Coogan's team is working closely with research scientist Gary Morgan of T3I's research and product development facility in Lusby, Md. Also supporting the project are James Stangroom of Sheffield, England, and David Wright of the University of Maryland's Chesapeake Biological Laboratory, both members of the T3I Technical Advisory Committee.
Metalworkers and machinists face elevated risks of gastrointestinal cancer, industrial asthma, other acute lung diseases and dermatitis, according to health studies. Many experts attribute such health risks to the mix of aerosolized fluids, bacteria, endotoxins and biocides. The U.S. Occupational Safety and Health Administration this year is considering stringent new regulations governing exposure limits for metalworking and machining fluids. Peter Lips, T3I president and chief operating officer, said the company's treatment system offers the potential to eliminate three major contributors to the health threats.
Our system is intended to eliminate the need for chemical biocides and potentially could reduce and maintain the bacteria level to one-millionth of the highest levels typically seen with biocide treatment, Lips said. By reducing bacteria counts, our system will reduce dramatically the threat from endotoxins, which can cause fever and shock when ingested.
T3I also is testing its ultraviolet fluid treatment system on ballast water from commercial cargo ships and tankers, hoping to stop the introduction of zebra mussels, toxic algae and pathogenic microorganisms such as cholera into U.S. ports. Contaminated ballast water is blamed for introducing the non-indigenous zebra mussel into the Great Lakes where it has flourished, clogging industrial and electric utility water systems and forcing industry and cities to spend hundreds of millions of dollars a year on maintenance and prevention. Recent research has shown that one new non-indigenous species is introduced into San Francisco Bay every 12 weeks.
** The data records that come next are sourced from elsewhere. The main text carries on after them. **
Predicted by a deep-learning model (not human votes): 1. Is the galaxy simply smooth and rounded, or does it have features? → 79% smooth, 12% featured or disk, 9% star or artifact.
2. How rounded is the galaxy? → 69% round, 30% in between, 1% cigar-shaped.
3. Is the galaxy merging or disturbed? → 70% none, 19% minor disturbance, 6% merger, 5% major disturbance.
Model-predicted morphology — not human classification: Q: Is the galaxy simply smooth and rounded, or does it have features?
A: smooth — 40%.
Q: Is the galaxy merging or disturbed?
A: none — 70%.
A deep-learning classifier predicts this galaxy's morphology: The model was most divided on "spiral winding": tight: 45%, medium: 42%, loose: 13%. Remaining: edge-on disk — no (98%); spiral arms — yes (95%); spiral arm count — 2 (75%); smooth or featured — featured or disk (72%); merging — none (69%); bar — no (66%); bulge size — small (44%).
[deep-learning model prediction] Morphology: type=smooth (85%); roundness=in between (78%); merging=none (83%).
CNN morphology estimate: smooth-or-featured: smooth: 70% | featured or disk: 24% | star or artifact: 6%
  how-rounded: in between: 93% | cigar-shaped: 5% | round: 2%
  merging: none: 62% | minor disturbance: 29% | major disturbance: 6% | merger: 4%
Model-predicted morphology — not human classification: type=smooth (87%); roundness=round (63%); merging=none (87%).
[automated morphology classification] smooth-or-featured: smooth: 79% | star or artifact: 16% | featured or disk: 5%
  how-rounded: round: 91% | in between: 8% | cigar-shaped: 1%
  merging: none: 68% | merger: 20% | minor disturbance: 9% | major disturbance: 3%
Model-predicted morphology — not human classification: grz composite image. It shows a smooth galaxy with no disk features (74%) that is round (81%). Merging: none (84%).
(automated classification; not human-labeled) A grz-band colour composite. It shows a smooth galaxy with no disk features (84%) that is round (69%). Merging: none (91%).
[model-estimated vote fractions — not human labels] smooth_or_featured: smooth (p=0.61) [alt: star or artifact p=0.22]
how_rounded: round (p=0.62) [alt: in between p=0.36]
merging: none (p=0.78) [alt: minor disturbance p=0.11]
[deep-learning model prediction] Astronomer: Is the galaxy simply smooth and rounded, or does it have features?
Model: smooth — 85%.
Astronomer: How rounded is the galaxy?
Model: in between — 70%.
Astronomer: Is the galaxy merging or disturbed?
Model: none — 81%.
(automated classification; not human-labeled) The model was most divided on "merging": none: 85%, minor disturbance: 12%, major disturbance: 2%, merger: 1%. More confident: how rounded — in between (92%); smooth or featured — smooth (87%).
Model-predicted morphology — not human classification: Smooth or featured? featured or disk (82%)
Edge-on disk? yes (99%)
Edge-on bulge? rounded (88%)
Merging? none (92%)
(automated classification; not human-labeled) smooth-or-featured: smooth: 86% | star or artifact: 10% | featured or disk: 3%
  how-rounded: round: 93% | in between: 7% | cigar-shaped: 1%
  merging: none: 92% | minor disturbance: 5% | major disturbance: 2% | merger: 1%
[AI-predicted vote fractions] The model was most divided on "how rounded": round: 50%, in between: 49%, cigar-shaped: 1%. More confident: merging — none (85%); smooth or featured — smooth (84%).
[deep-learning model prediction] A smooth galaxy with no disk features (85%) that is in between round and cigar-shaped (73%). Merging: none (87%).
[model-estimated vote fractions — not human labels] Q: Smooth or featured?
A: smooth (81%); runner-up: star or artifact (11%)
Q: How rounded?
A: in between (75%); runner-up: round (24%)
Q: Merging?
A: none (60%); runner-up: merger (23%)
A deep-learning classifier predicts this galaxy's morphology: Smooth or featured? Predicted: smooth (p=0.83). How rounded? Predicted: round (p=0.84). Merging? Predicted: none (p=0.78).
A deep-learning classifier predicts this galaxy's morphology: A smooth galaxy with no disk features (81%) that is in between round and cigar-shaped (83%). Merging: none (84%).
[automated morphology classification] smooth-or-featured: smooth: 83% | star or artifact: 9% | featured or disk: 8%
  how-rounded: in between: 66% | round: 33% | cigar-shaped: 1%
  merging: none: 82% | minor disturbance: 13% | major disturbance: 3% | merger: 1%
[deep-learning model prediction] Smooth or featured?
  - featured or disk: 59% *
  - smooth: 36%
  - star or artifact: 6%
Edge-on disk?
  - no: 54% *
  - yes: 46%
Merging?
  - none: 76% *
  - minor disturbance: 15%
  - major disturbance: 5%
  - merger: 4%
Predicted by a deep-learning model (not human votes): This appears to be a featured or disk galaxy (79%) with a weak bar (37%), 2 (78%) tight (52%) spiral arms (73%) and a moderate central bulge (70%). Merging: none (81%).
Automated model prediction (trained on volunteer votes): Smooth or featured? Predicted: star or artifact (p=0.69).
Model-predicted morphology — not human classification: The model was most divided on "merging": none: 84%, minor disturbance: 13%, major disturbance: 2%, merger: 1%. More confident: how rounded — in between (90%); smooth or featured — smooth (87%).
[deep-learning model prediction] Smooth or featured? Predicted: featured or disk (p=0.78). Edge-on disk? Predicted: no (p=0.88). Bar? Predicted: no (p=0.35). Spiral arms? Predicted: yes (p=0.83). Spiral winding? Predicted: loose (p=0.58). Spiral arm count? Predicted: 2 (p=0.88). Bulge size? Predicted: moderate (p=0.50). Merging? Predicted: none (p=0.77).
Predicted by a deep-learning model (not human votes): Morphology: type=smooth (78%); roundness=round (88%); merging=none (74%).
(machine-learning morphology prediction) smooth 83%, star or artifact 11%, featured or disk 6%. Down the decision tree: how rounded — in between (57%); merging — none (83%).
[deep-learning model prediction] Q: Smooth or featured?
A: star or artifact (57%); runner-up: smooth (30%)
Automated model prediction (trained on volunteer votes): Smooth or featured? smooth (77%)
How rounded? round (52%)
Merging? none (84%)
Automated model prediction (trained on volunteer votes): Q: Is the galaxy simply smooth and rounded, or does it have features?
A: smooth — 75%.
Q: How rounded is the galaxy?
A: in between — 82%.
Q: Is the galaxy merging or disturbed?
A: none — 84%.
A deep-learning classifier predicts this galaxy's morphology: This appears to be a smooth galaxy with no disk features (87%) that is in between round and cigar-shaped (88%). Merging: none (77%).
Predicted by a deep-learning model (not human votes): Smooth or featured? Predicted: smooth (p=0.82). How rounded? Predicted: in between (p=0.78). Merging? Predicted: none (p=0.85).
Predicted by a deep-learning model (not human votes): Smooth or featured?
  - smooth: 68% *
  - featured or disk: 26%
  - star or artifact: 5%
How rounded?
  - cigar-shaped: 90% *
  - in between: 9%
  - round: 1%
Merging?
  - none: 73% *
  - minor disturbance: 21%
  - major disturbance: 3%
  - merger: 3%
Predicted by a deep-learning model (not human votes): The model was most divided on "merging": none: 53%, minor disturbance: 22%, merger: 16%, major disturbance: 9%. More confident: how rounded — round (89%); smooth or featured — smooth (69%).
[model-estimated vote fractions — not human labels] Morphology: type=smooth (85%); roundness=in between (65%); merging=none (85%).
Sen. John Glenn, D-Ohio, in March introduced a bill to address the ballast problem, saying that vessels from foreign ports discharge into U.S. waters 21 billion gallons of ballast water a year, or 2.4 million gallons an hour. The value of the nine-month, cost-shared agreement between Los Alamos and T3I is $103,000. To work with Los Alamos scientists, small businesses such as T3I must demonstrate technical soundness, a dual-use benefit to the company and to Los Alamos defense work and an impact on commercial products or services within a few years. Coogan said Los Alamos extensive capabilities in manufacturing and the Laboratory's ongoing development of new technologies for flexible machining for defense equipment make the project an ideal match.
Triton Thalassic Technologies Inc. is dedicated to the development of environmentally friendly advanced technology solutions for fluid, water and airborne contamination problems.
Los Alamos National Laboratory is operated by the University of California for the U.S. Department of Energy.